Instructions to follow: Continue the clinical passage on gynecomastia from its last sentence, with one more paragraph in the same textbook register.

Provided passage:
Clinical

Patients present with an increase in breast tissue, which is asymmetric in one third of cases. The degree of asymmetry between the 2 sides varies widely. Some patients present with unilateral gynecomastia, while other individuals have a size discrepancy between the 2 sides that ranges from moderate to severe. Breast tenderness may also be noted in one third of patients. Enlargement is usually central and symmetric, although occasionally it is eccentric.

In 1934, Webster classified gynecomastia into 3 types.3 The first is glandular. Patients with a glandular component require surgical removal of the gland. The second is fatty glandular. With the fatty glandular form, surgery combined with liposuction allows good contouring. The third is simple fatty. In the cases that are primarily fatty in nature, liposuction alone provides good results.

Records supplied:

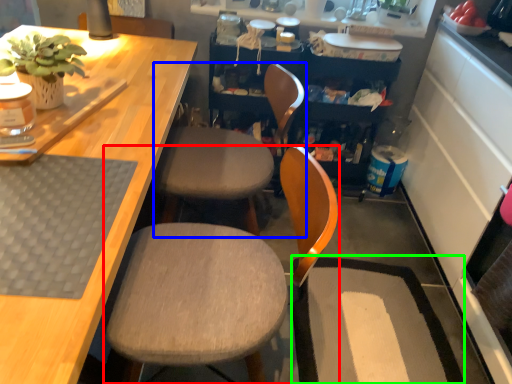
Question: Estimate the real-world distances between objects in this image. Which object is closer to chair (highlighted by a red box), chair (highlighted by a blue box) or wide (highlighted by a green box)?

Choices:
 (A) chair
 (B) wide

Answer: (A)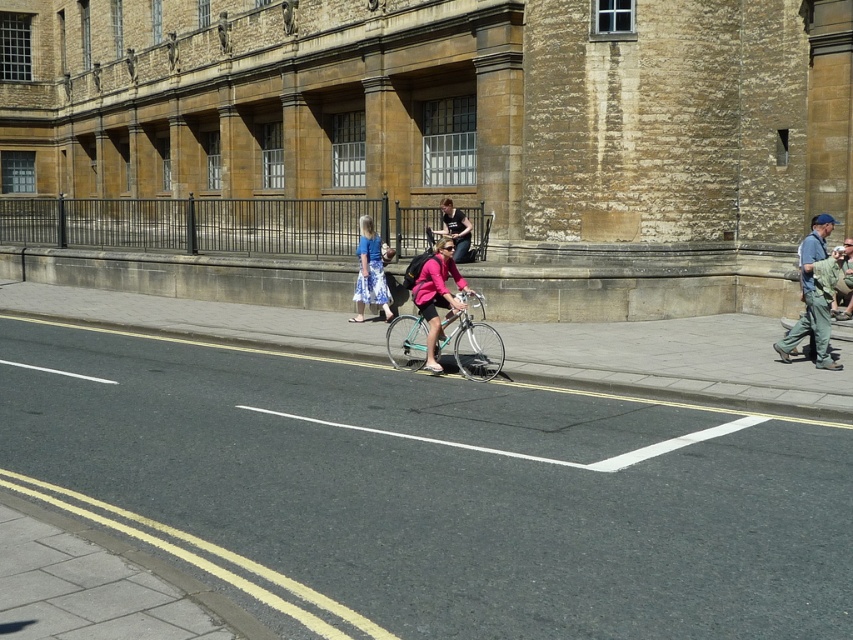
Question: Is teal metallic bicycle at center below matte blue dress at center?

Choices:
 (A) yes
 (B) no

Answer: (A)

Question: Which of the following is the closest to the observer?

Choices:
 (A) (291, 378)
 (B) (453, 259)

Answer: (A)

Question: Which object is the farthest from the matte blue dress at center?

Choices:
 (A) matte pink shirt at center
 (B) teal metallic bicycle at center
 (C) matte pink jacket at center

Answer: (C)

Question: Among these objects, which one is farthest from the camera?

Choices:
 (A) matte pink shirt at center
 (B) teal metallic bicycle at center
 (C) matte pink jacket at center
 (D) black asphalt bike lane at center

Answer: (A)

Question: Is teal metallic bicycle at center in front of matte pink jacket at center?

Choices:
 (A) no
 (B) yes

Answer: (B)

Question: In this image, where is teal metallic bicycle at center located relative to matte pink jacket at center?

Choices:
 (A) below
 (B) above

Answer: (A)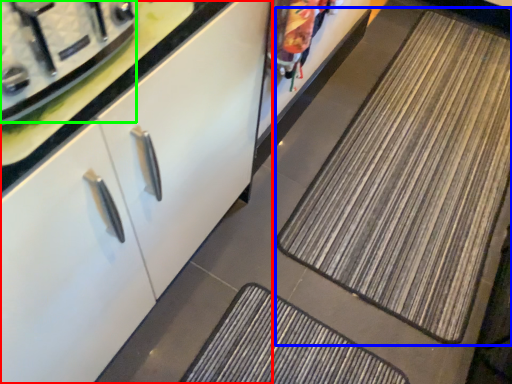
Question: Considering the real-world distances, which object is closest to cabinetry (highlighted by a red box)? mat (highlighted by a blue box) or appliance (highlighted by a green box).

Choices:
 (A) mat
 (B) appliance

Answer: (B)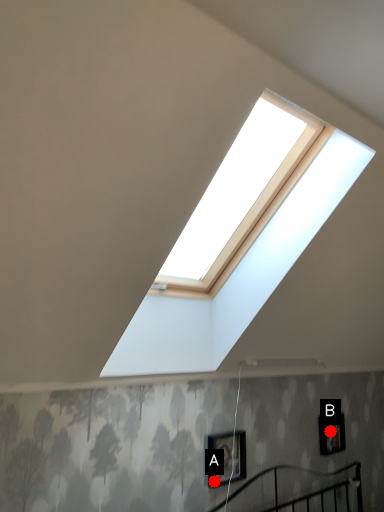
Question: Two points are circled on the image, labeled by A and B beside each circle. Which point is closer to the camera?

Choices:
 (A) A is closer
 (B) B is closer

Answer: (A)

Expected answer:
Another classification described by Simon in 1973 groups the patients into categories according to the size of the gynecomastia.10 Group 1 is minor but visible breast enlargement without skin redundancy. Group 2A is moderate breast enlargement without skin redundancy. Group 2B is moderate breast enlargement with minor skin redundancy. Group 3 is gross breast enlargement with skin redundancy that simulates a pendulous female breast. Patients in groups 1 and 2 require no skin excision, but the breast development associated with group 3 is so marked that excess skin must be removed.